Saved entries
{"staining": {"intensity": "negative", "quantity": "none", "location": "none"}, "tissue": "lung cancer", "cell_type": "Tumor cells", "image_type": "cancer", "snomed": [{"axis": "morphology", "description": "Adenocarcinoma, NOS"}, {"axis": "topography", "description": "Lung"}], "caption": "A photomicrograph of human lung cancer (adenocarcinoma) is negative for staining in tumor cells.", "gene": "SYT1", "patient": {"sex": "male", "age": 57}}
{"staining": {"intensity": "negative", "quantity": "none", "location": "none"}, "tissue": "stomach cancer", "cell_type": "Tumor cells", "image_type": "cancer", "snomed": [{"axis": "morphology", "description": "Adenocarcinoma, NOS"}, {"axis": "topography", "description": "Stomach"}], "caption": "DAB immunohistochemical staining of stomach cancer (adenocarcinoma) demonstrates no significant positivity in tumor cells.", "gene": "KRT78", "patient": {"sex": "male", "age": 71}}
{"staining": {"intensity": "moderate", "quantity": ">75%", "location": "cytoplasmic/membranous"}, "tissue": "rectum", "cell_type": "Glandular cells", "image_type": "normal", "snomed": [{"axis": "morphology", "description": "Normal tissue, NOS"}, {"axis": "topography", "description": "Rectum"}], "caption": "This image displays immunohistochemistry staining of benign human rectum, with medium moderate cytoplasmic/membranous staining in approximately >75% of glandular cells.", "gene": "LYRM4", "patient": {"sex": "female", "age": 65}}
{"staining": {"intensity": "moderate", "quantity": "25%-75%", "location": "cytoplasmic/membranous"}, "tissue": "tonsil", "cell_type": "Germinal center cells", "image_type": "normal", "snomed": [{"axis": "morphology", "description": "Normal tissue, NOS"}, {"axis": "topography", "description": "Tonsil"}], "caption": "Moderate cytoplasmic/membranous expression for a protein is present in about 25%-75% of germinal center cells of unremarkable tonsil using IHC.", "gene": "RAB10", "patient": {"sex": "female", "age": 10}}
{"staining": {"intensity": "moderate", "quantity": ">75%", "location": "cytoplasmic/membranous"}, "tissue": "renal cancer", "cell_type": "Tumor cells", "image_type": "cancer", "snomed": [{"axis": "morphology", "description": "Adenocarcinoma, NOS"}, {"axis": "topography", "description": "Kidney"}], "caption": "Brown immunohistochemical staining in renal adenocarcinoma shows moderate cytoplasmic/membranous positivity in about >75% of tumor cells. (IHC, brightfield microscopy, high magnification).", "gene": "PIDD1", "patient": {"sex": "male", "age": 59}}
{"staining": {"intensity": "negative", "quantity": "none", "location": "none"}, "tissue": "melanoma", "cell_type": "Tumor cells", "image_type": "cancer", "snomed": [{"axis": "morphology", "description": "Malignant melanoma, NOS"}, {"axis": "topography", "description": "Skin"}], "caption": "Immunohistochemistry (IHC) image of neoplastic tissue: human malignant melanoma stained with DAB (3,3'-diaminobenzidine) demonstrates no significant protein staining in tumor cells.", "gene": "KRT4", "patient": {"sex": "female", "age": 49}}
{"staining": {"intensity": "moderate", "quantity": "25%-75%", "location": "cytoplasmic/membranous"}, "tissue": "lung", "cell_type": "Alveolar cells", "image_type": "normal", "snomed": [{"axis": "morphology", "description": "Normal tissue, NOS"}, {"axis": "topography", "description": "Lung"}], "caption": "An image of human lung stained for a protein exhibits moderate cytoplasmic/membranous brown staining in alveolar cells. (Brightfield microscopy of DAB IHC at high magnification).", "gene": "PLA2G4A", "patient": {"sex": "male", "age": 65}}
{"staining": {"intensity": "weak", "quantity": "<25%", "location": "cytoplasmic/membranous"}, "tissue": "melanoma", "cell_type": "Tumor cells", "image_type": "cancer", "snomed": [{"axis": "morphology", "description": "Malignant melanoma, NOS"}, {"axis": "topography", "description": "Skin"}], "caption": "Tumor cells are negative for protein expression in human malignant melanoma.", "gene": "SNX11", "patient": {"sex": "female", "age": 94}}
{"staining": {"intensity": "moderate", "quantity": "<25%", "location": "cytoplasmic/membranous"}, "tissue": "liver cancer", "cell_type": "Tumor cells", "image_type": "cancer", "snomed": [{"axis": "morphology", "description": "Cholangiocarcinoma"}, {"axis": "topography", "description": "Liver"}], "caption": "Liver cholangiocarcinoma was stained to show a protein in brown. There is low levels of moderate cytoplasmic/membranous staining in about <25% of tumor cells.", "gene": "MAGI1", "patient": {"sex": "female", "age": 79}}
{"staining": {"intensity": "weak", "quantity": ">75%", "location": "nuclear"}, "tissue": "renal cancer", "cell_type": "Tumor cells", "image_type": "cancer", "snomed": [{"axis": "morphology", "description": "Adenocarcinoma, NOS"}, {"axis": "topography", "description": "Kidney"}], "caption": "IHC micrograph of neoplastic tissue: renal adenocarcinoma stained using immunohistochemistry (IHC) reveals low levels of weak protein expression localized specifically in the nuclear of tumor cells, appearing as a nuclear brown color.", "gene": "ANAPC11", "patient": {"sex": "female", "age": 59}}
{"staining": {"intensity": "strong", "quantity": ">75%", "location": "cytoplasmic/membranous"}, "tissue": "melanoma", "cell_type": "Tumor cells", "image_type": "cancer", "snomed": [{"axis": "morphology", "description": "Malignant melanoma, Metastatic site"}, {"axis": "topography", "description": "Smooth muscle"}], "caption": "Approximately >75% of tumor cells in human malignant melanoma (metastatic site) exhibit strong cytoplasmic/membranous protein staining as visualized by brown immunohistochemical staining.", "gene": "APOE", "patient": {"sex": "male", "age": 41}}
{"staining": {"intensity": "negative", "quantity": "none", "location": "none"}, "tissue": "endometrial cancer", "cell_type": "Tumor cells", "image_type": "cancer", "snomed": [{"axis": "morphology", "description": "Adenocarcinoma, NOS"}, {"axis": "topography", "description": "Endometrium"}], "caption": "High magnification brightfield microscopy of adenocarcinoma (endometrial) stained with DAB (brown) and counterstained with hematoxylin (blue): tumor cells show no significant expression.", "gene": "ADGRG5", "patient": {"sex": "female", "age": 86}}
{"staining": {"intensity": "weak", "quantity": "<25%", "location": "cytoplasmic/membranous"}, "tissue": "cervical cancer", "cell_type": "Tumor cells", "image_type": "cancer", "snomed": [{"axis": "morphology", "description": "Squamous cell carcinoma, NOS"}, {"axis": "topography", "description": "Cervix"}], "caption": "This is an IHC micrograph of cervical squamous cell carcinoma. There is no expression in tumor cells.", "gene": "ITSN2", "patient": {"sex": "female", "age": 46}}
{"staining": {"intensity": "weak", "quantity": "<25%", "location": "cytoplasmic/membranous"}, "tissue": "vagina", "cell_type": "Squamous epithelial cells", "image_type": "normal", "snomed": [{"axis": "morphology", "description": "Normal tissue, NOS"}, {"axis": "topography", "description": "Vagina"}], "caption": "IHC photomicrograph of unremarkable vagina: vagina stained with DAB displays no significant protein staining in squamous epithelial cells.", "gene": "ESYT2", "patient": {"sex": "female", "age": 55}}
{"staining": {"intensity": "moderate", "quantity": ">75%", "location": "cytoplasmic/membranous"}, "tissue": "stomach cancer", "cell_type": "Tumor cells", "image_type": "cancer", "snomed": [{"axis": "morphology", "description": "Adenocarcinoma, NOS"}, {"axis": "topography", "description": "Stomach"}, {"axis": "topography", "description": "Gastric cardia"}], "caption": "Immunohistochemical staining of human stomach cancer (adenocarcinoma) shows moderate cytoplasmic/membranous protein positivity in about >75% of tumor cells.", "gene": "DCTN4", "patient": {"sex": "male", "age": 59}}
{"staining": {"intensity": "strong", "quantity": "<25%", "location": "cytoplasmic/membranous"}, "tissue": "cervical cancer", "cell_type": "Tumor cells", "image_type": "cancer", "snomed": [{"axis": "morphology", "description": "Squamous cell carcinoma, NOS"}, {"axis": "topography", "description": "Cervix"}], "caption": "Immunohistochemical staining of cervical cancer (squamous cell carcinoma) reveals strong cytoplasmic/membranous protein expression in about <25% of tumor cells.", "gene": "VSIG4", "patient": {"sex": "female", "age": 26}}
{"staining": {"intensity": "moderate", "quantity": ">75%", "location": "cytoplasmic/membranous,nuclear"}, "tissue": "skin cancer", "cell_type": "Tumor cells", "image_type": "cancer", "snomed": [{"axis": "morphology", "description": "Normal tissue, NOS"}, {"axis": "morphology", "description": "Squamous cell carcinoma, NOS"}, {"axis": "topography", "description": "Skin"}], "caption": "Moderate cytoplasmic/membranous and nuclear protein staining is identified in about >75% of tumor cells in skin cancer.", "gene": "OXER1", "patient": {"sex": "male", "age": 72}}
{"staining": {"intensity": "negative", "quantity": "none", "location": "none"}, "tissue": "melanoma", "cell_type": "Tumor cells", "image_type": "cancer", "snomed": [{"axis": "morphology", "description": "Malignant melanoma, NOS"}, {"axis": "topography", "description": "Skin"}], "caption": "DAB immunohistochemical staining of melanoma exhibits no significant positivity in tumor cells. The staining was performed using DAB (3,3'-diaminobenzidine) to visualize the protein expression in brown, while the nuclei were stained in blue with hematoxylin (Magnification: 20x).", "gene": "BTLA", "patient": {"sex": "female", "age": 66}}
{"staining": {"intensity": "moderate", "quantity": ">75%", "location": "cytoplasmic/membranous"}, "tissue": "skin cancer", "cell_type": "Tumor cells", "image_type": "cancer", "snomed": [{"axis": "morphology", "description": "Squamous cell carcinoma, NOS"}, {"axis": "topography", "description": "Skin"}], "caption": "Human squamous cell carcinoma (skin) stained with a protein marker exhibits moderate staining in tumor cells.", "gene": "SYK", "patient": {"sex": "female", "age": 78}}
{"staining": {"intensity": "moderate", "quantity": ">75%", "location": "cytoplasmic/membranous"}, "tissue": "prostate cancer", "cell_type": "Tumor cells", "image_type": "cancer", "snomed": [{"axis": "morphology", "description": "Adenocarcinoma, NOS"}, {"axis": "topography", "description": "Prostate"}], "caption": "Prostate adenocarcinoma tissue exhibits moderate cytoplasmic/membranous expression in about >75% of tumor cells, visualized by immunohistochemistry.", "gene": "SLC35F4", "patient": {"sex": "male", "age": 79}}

* _PROBLEM REQUIREMENTS_
Send back the lines of the records word for word, from the very first through the line containing "staining of stomach".

* _ANSWER_
{"staining": {"intensity": "negative", "quantity": "none", "location": "none"}, "tissue": "lung cancer", "cell_type": "Tumor cells", "image_type": "cancer", "snomed": [{"axis": "morphology", "description": "Adenocarcinoma, NOS"}, {"axis": "topography", "description": "Lung"}], "caption": "A photomicrograph of human lung cancer (adenocarcinoma) is negative for staining in tumor cells.", "gene": "SYT1", "patient": {"sex": "male", "age": 57}}
{"staining": {"intensity": "negative", "quantity": "none", "location": "none"}, "tissue": "stomach cancer", "cell_type": "Tumor cells", "image_type": "cancer", "snomed": [{"axis": "morphology", "description": "Adenocarcinoma, NOS"}, {"axis": "topography", "description": "Stomach"}], "caption": "DAB immunohistochemical staining of stomach cancer (adenocarcinoma) demonstrates no significant positivity in tumor cells.", "gene": "KRT78", "patient": {"sex": "male", "age": 71}}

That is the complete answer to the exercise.